My work at Dyck Arboretum with the Earth Partnership for School (EPS) Program has opened my eyes to the power that native landscaping can have inspiring children. Developing prairie gardens on school grounds offers fun learning opportunities through hands-on, project-based learning. High school science teachers Jay Super (Maize) and Denise Scribner (Goddard) are award-winning educators that have displayed how prairie gardening offers a useful learning tool for their students.

Goddard Eisenhower High School Prairie Garden

Locally grown food is important to our health and well-being and I have long been intrigued by the mixing of vegetables and native plant gardens in our landscapes. The Sand Creek Community Garden in N. Newton has been an example for me in recent years of how growing vegetables and tending native prairie gardens are mutually beneficial. Attracting pollinators and insect predators can only help food plots and they certainly add interest to gardening experience as well. Duane Friesen was the main organizer of this community garden seen as one of the best in Kansas. And as my father-in-law, Duane has also taught me much of what I know about growing vegetables. Joanna Fenton Friesen has a real eye for designing beautiful gardens with native plants and has been an organizer for the perennial flower beds at the community garden. They each have inspiring home landscapes with vegetables and native plants as well.

Sand Creek Community Garden

Pam Paulsen, Reno County Horticulture Extension Agent, is one of the top education resources in Kansas and she has immense knowledge about vegetable gardening, pollinators, and natural pest management. She is also an avid student of the prairie and a great photographer.

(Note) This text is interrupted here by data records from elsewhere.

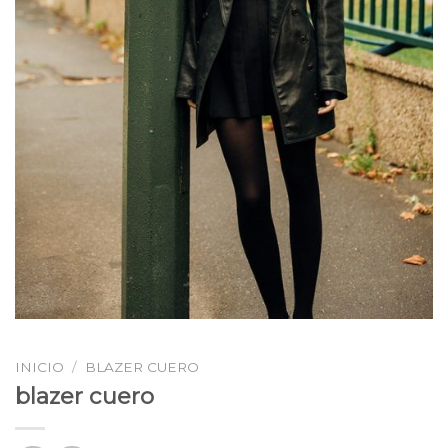
INICIO
/
BLAZER CUERO
blazer cuero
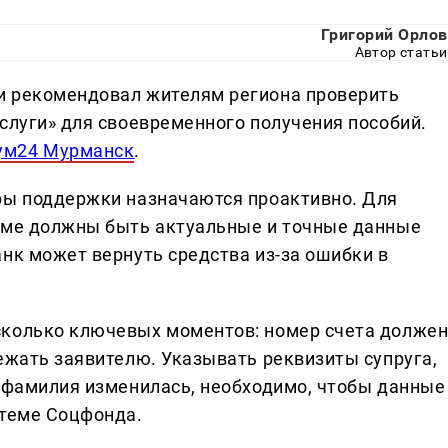
Григорий Орлов
Автор статьи
и рекомендовал жителям региона проверить
слуги» для своевременного получения пособий.
ум24 Мурманск
.
ры поддержки назначаются проактивно. Для
теме должны быть актуальные и точные данные
нк может вернуть средства из-за ошибки в
сколько ключевых моментов: номер счета долже
ежать заявителю. Указывать реквизиты супруга,
и фамилия изменилась, необходимо, чтобы данные
стеме Соцфонда.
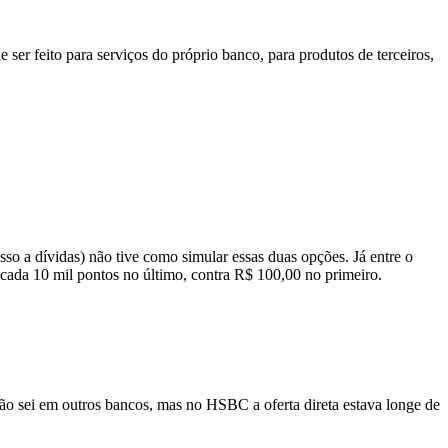
r feito para serviços do próprio banco, para produtos de terceiros,
sso a dívidas) não tive como simular essas duas opções. Já entre o
ada 10 mil pontos no último, contra R$ 100,00 no primeiro.
 Não sei em outros bancos, mas no HSBC a oferta direta estava longe de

Aesthetically arranging native plants in organized assemblages adds enjoyment to landscaping. It also makes native plant gardening, often seen as unkept and weedy, more palatable to the general public. My colleague, Scott Vogt, has a horticulture degree and has helped influence me in this regard by encouraging plantings in groupings. Duane and Joanna with their eyes for aesthetics and surrounding native gardens with edging and mulched trails have also been influential.

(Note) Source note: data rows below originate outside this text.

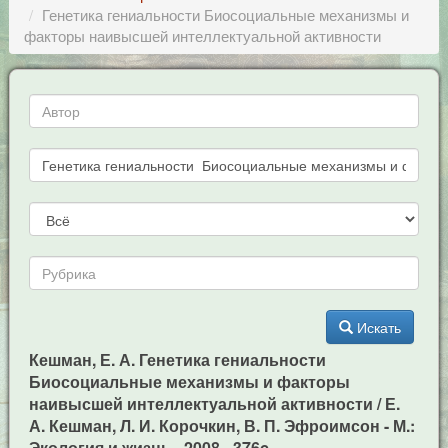
Генетика гениальности Биосоциальные механизмы и
факторы наивысшей интеллектуальной активности
Искать
Кешман, Е. А. Генетика гениальности
Биосоциальные механизмы и факторы
наивысшей интеллектуальной активности / Е.
А. Кешман, Л. И. Корочкин, В. П. Эфроимсон - М.:
Экология и жизнь, -2008. -376c.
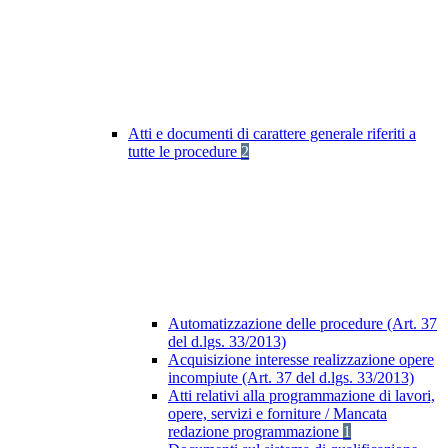
Atti e documenti di carattere generale riferiti a
tutte le procedure
2
Automatizzazione delle procedure (Art. 37
del d.lgs. 33/2013)
Acquisizione interesse realizzazione opere
incompiute (Art. 37 del d.lgs. 33/2013)
Atti relativi alla programmazione di lavori,
opere, servizi e forniture / Mancata
redazione programmazione
1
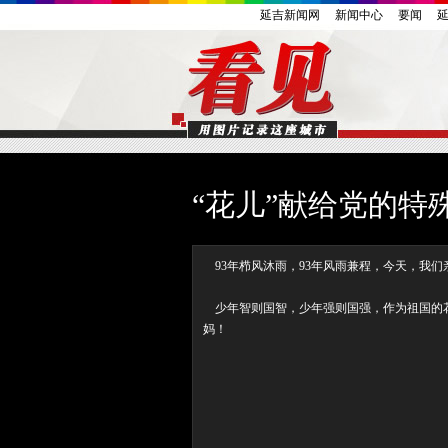
延吉新闻网
新闻中心
要闻
“花儿”献给党的特
93年栉风沐雨，93年风雨兼程，今天，我们
少年智则国智，少年强则国强，作为祖国的花
妈！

A Clumped Planting at Dyck Arboretum.

Two gardens that I have enjoyed visiting in recent years have been the home landscapes designed and tended by Laura Knight (Wichita) and Lenora Larson (Paola). Their displays of not only native plants, but adaptable perennials and annuals too have expanded my understanding and appreciation for sustainable landscaping. They also have an appreciation for art in the garden, beautiful walking paths, water features, and weeding – all elements that enhance the garden aesthetic experience. Lenora also pays close attention to choosing plants that offer either nectar or food for insects.

Lenora Larson’s Garden

I hope you will join us Saturday and experience even a fraction of the inspiration that I have received from these gardeners and landscapers.